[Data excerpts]
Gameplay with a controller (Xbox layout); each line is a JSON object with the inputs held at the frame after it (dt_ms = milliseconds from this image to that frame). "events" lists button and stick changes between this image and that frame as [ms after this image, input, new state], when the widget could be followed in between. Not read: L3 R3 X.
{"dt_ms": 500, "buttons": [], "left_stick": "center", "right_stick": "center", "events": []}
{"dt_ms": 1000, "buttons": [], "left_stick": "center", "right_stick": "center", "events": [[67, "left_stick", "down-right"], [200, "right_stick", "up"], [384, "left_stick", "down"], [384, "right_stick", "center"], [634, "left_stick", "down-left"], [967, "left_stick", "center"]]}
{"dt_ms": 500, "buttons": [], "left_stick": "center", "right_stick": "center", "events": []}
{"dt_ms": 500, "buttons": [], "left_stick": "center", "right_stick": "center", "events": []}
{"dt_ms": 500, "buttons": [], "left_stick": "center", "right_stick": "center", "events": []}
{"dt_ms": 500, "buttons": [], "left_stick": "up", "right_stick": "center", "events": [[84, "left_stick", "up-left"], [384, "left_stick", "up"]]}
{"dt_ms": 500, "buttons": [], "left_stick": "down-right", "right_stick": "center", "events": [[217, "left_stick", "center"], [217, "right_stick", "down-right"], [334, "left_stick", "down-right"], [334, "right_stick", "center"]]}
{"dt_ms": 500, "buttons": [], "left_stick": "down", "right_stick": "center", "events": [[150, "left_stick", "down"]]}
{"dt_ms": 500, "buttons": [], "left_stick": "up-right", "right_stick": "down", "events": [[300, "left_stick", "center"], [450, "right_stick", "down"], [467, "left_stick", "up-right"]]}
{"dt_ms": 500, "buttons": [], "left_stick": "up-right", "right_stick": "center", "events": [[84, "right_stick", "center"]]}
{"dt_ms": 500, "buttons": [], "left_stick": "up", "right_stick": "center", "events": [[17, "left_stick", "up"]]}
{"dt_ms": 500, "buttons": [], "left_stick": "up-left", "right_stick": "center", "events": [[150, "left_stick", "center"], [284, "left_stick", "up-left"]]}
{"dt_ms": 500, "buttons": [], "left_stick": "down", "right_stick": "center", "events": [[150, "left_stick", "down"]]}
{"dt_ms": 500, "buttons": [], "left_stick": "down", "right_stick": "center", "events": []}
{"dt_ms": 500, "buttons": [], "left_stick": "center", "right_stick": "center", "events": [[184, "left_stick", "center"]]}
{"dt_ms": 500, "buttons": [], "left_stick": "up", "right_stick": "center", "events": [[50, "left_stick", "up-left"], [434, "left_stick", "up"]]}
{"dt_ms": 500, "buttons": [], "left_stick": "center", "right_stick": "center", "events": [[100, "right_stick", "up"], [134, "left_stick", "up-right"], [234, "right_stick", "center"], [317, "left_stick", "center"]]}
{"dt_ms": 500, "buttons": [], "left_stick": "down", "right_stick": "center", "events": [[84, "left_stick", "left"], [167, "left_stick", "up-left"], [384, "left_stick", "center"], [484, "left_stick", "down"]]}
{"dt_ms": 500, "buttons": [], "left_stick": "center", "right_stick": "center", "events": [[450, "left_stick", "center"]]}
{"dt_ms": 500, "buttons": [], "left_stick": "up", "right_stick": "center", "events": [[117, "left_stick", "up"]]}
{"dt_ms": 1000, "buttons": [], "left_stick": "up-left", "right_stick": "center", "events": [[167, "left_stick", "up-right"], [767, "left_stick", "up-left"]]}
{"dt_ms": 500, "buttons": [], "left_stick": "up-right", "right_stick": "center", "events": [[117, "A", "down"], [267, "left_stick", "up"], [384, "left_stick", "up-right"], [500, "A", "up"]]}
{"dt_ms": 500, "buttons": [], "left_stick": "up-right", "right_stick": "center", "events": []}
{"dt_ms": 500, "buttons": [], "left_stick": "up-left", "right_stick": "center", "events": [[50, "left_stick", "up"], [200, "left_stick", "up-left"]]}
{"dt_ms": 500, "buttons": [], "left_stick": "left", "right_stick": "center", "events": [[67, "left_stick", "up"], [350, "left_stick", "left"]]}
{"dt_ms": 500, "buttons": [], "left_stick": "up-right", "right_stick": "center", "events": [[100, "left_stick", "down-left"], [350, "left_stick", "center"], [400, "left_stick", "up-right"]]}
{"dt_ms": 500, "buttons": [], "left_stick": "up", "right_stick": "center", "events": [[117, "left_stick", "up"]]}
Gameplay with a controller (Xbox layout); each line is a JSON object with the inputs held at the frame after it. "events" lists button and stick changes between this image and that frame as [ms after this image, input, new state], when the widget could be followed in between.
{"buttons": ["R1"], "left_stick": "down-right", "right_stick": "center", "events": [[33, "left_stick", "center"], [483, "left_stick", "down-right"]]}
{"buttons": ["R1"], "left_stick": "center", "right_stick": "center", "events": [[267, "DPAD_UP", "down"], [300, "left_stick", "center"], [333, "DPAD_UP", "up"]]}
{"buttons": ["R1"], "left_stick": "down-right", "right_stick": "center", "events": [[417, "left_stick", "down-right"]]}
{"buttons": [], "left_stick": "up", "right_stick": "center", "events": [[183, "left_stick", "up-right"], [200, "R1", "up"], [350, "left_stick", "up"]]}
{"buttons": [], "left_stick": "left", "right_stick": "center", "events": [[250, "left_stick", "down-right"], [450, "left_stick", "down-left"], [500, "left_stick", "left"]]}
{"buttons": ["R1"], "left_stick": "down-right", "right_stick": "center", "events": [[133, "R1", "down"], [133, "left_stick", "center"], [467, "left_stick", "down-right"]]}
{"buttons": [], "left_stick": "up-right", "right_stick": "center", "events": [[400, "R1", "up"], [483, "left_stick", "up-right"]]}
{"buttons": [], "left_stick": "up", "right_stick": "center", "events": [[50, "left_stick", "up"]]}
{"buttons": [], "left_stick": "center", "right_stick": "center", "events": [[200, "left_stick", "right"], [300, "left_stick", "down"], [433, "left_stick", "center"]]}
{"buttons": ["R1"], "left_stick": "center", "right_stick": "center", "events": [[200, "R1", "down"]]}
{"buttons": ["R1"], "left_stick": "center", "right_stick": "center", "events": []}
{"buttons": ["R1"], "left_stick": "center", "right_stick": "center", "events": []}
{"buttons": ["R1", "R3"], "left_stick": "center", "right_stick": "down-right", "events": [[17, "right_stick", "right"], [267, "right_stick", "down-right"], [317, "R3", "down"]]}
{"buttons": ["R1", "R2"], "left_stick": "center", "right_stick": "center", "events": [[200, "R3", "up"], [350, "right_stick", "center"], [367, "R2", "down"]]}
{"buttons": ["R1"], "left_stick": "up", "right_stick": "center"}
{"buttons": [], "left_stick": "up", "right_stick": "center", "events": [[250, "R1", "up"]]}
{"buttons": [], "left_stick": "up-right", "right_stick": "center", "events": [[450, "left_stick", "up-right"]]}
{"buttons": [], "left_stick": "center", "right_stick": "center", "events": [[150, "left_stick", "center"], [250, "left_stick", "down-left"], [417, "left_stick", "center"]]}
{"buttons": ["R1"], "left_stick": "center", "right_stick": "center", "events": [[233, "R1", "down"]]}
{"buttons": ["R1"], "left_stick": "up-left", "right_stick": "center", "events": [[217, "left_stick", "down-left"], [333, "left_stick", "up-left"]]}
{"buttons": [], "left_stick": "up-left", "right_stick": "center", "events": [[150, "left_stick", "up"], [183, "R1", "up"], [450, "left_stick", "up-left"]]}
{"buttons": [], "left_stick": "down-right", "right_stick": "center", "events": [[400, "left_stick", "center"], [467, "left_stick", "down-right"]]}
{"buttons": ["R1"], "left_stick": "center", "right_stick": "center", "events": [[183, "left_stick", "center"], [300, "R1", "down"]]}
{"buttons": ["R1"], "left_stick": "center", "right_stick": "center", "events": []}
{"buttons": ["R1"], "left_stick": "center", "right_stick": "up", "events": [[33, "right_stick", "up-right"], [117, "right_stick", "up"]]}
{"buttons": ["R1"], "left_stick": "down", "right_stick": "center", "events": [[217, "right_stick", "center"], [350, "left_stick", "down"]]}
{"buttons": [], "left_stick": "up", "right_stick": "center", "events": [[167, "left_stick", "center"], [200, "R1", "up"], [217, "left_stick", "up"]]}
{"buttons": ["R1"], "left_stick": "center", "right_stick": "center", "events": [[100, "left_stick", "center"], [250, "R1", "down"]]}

THE PROBLEM - From the records, copy every line that has the string "followed" in it.

THE COMPLETED TASK -
Gameplay with a controller (Xbox layout); each line is a JSON object with the inputs held at the frame after it (dt_ms = milliseconds from this image to that frame). "events" lists button and stick changes between this image and that frame as [ms after this image, input, new state], when the widget could be followed in between. Not read: L3 R3 X.
Gameplay with a controller (Xbox layout); each line is a JSON object with the inputs held at the frame after it. "events" lists button and stick changes between this image and that frame as [ms after this image, input, new state], when the widget could be followed in between.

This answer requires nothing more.